Checking for correct syntax in the medium version of Roman to Hindu-Arabic can be a chore---you would have to look ahead and verify that the value associated to each character is not less than the value associated to the following character, make sure that you don't have 5 repetitions of an X or 2 repetitions of  an L, etc.  You can do this, but there is a slick alternative method if you also solved the conversion problem in the other direction.  Just compute the value using the easy version of Roman-to-Hindu-Arabic, then use your arabic_to_roman function to convert back to Roman numerals---the result should agree exactly with the string you started with.

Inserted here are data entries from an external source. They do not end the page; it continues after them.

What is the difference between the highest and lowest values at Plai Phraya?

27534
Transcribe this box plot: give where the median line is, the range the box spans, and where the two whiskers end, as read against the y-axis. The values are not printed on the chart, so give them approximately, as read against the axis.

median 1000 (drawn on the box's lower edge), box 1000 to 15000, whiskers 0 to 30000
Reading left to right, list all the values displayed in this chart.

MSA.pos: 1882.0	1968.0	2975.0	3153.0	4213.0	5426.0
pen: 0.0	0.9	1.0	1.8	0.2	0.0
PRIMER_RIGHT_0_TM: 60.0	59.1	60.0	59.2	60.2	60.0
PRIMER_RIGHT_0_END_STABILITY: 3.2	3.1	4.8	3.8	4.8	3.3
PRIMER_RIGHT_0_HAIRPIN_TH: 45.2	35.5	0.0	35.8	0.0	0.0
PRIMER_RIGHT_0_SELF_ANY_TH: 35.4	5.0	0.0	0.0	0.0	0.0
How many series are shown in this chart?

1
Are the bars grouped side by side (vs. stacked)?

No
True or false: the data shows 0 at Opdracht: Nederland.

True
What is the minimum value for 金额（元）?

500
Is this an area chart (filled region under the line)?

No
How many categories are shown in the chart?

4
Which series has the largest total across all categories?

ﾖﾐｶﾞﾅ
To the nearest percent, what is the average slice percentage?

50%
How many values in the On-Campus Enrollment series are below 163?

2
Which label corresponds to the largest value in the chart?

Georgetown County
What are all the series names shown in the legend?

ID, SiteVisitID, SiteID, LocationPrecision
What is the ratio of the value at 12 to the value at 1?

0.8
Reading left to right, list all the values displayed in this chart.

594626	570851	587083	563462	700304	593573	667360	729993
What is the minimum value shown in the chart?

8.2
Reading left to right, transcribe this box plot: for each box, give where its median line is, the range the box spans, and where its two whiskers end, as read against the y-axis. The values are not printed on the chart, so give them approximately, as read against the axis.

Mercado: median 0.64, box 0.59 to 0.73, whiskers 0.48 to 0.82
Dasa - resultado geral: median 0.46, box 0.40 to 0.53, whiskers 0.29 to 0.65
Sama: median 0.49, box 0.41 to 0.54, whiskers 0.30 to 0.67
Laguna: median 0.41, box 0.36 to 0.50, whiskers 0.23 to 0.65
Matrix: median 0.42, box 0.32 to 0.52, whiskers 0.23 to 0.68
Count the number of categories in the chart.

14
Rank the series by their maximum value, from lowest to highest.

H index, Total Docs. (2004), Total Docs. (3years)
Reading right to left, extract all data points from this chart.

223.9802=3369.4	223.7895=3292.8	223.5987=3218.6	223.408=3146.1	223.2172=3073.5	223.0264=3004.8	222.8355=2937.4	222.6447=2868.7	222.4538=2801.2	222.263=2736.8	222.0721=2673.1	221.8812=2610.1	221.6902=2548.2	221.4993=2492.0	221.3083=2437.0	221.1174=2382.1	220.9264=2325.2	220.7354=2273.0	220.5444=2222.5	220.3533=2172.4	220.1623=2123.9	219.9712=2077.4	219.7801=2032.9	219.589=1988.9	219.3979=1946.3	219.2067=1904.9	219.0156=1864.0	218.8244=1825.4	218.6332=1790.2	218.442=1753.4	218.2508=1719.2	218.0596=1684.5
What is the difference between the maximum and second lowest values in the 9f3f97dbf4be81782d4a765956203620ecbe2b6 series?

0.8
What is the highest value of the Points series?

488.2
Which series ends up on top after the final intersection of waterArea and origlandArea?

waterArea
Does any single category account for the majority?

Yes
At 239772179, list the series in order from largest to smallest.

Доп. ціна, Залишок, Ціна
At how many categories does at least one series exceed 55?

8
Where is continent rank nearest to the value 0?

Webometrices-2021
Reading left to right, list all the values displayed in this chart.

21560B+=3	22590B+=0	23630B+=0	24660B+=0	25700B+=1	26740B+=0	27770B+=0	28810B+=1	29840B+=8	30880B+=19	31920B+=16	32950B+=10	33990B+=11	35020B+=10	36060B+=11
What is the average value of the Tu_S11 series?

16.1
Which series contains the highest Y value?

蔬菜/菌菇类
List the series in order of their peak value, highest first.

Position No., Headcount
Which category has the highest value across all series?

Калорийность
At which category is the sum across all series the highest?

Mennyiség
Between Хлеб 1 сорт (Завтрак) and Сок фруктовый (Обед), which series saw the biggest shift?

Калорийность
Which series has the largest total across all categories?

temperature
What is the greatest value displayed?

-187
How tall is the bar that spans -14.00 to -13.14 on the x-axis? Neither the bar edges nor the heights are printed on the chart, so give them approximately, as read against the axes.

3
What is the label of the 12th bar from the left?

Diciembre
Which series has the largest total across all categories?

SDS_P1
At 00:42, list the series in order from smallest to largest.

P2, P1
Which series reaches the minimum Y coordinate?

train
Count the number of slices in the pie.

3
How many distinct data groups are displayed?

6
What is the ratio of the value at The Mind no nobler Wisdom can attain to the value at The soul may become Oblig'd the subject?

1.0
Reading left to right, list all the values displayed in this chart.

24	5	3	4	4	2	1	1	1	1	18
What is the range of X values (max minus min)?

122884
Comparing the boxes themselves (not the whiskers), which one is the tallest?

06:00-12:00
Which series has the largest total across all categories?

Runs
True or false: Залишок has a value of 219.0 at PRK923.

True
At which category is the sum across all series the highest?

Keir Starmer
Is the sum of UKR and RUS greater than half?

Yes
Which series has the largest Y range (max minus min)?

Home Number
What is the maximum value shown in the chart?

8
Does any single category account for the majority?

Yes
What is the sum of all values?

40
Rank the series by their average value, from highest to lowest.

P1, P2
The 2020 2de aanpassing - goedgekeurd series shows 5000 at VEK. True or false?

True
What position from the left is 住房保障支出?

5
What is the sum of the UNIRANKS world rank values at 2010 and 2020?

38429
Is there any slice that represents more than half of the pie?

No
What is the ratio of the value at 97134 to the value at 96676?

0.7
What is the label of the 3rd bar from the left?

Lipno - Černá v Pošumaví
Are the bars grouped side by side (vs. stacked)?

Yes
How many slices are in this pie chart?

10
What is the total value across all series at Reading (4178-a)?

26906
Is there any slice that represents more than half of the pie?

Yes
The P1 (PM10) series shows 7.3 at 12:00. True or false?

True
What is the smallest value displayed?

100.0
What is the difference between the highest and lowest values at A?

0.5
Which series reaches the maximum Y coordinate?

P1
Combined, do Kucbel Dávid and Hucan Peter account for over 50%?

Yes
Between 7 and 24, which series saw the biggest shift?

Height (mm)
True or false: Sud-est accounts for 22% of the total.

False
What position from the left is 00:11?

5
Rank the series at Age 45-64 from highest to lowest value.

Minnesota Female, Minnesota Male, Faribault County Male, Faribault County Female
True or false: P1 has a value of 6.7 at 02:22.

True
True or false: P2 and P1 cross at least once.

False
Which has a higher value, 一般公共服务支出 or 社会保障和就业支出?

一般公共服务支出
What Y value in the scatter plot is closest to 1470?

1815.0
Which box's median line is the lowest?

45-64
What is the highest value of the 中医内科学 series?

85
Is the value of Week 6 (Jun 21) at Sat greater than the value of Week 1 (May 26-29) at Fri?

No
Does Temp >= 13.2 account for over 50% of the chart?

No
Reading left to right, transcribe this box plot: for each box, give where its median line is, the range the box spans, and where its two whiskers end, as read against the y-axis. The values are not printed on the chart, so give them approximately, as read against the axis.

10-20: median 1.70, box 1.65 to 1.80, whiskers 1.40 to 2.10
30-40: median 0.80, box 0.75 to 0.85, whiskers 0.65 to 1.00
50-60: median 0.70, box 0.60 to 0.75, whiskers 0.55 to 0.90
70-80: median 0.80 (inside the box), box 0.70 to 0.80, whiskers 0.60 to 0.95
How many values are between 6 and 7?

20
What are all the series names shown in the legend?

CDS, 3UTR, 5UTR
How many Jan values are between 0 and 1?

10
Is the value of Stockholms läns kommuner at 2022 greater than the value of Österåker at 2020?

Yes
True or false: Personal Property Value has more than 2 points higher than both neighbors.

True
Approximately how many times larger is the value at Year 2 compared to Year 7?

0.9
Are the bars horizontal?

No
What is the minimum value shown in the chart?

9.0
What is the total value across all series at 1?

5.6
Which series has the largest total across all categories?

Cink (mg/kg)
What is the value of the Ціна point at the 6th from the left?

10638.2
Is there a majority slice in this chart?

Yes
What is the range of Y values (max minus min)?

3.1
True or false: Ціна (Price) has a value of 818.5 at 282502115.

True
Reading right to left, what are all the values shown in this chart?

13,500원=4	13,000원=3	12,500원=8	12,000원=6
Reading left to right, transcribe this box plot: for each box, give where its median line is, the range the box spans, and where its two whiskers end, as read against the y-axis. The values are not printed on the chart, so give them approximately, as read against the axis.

In the hard version of Roman to Hindu-Arabic, the idea is to look ahead one character to see if a symbol with smaller value precedes a symbol with larger value (like X before C),  and adjust the computation of the value accordingly.  Getting this just right can be tricky. Another strategy is suggested above in the description of the harder version of Hindu-Arabic to Roman: You could use find and replace to hunt for occurrences of patterns like CM and IV and replace them by DCCC and IIII, then process the result using the solution for the simpler version.

By the way, my interpretation of the rules, both with and without subtractive notation, is quite strict:  If you're using subtractive notation, then DCCCC is not a permitted option. CIC (for 999) and CCCCC (for 500) are not allowed in either version of the notation. The result is that once you choose between using or not using the subtractive notation, there is only one correct way to encode an integer in Roman numerals.  Treatments of this programming problem that I have seen on the Web often do this incorrectly.